Chan Akya has a notable piece in today's Asia Times, "Islam and the absence of Chinese terrorists." Akya makes a culturalist argument, suggesting that deep historical forces, manifest in various elements of traditional Chinese culture, especially including Buddhism, explain why contemporary Islam gives rise to more terrorist activity than does contemporary China.
This is an interesting line of inquiry. But the form that it takes in this article is, I believe, fundamentally flawed.
The major problem is that Akya is ascribing too much explanatory weight to ancient ideas. For example:
Very similar to the schism that developed in Islam between Sunnis and Shi'ites is the one that developed in Buddhism in the 1st century AD. Then, the arguments between the literal sayings of the Buddha and a theological expansion from those sayings laid the ground for the evolution of Mahayana (Greater Wheel) Buddhism, which is the version that thrived in India and was later exported to China and Japan. The older, and arguably truer, form of Buddhism was thenceforth cited as Hinayana (Lesser Wheel) and was primarily followed in countries such as Ceylon (Sri Lanka), Burma (Myanmar) and Siam (Thailand).
After further discussing how Mahayana Buddhism interacted with indigenous elements of Chinese culture - Confucianism and Taoism - Akya returns to the idea that the earlier split in Buddhism is of central importance in understanding why terrorism is to be found in Sri Lanka and not in China.
Much is missing here, like the twentieth century. Or the broader historical process of modernization, which begins in earnest in China in the 19th century.
The China-Sri Lanka comparison is secondary to the China-Middle East comparison and, when considering the latter and the ways in which Islam has been interpreted by some to support terrorism, we really need to look at how more particular political struggles, shaped by the forces of economic and social change, have encouraged and allowed religious or philosophical systems of thought to be mobilized for violent purposes.
Ideas do not have political lives of their own, they are taken and used, and their meanings transformed, by political actors who seek power.
In the case of China, if we were to ask why we do not find there anything similar to Islamic terrorist movements, the first things we should focus on are not the 1st century Buddhist schism, but the twentieth century revolutionary struggle for power and its outcomes. Most immediately, the creation of the very highly centralized state apparatus, with effective reach into local communities, likely explains more of the absence of terrorism in China than does any ancient strand of thought. Chinese society has, since 1949, been very closely policed and politically controlled. Even peaceful political movements are quickly suppressed.
Moreover, that political centralization has been effectively tied to nationalism for decades now. Many Chinese - most Chinese? - are proud of their country and are willing to accept the state's claims that political authoritarianism is necessary to maintain social order. In short, there is no social "water" to support the "fish" of an underground terrorist movement. An al-Qaeda-like organization would thus be more effectively repressed by the state and by the society.
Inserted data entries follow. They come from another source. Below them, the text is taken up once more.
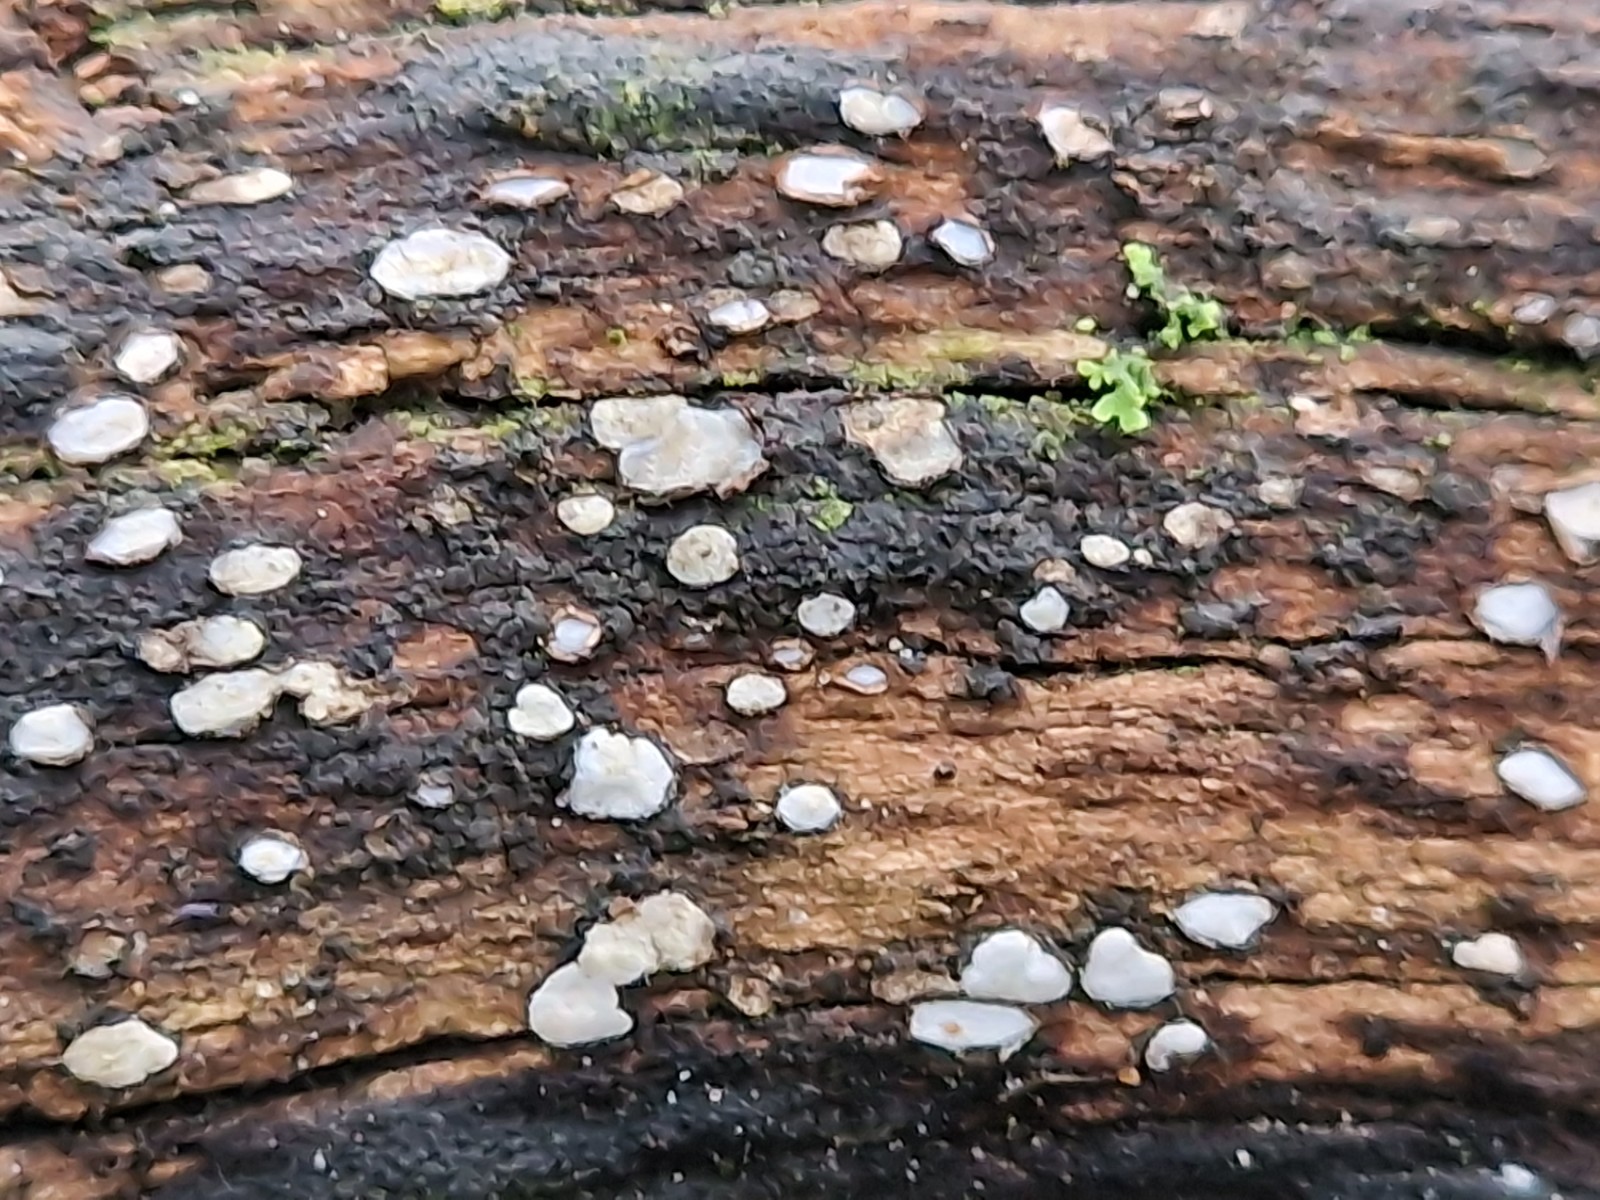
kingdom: Fungi
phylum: Ascomycota
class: Leotiomycetes
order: Chaetomellales
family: Marthamycetaceae
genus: Propolis
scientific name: Propolis farinosa
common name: almindelig vedsprængerskive
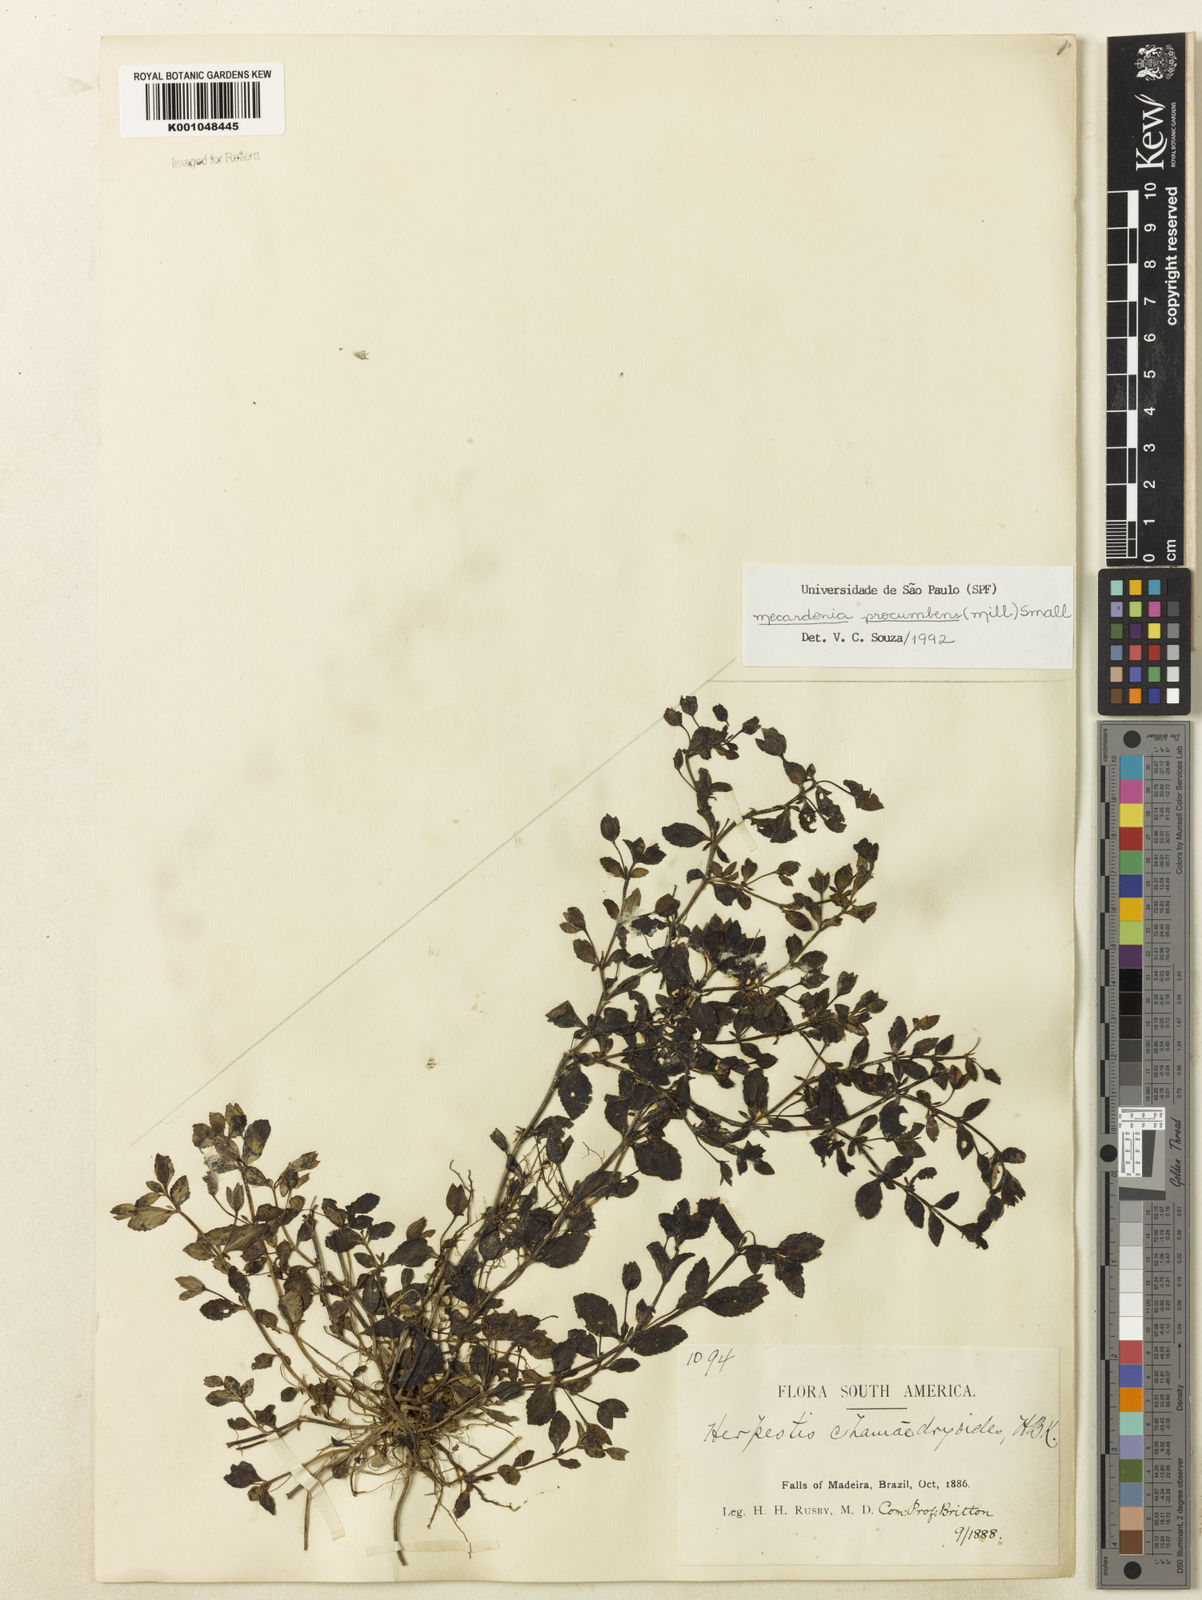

Compare this to contemporary Iraq - which is essentially state-less - or Afghanistan under the Taliban, or Lebanon or Pakistan. None of these places comes even close to the socio-political conditions of China, and they are major suppliers of terrorist foot soldiers.
Another line of explanation, before we consider the effects of ancient ideas, is the broader experience of modernization - by which I mean the inter-related economic, social and political processes of urbanization, social mobility, industrialization, bureaucratization, secularization and so on. China began to confront and be transformed by these changes in the nineteenth century and the process played itself out violently in the twentieth. Some of the earliest anti-modernizing violence was, of course, performed by the Boxer Movement. Indeed, the Boxers might be understood as a "terrorist" organization.
Long story short: the first half of the twentieth century was incredibly violent in China: it was attacked from without and it was riven by civil war within. In the midst of this there was plenty of "terrorist" violence, by Chinese against foreign invaders (in a classically asymmetric manner) and by Chinese against Chinese. Indeed, a classic statement of the terrorist mindset can be found in Andre Malraux' Man's Fate. Nothing in ancient Chinese culture limited or prevented wide-scale terrorist violence.
Again, compare to the contemporary Middle East. Although it is obiously a large and complex topic, I think that it it not too controversial to say that many places in the Middle East have not experienced, or are only now in the midst of, the tumultuous modernizing processes that China has already gone through.
I could go on. And I realize we could debate the historical interpretations endlessly. But I am quite confident in this conclusion: the absence of terrorism in China today has more to do with the political circumstances of the twentieth century than it does with the religious or philosophical conditions of the first century AD.
Confucianism and Taoism are, at base, pacifistic. Buddhism is also, though the Japanese were able to turn it toward state violence in the early twentieth century. These systems of thought generally support a rejection of terrorist violence. But they are merely systems of thought and, as such, they do not determine such historical outcomes like the presence or absence of terrorist movements. They have no force in and of themselves, but are given force by historical conditions and political activists.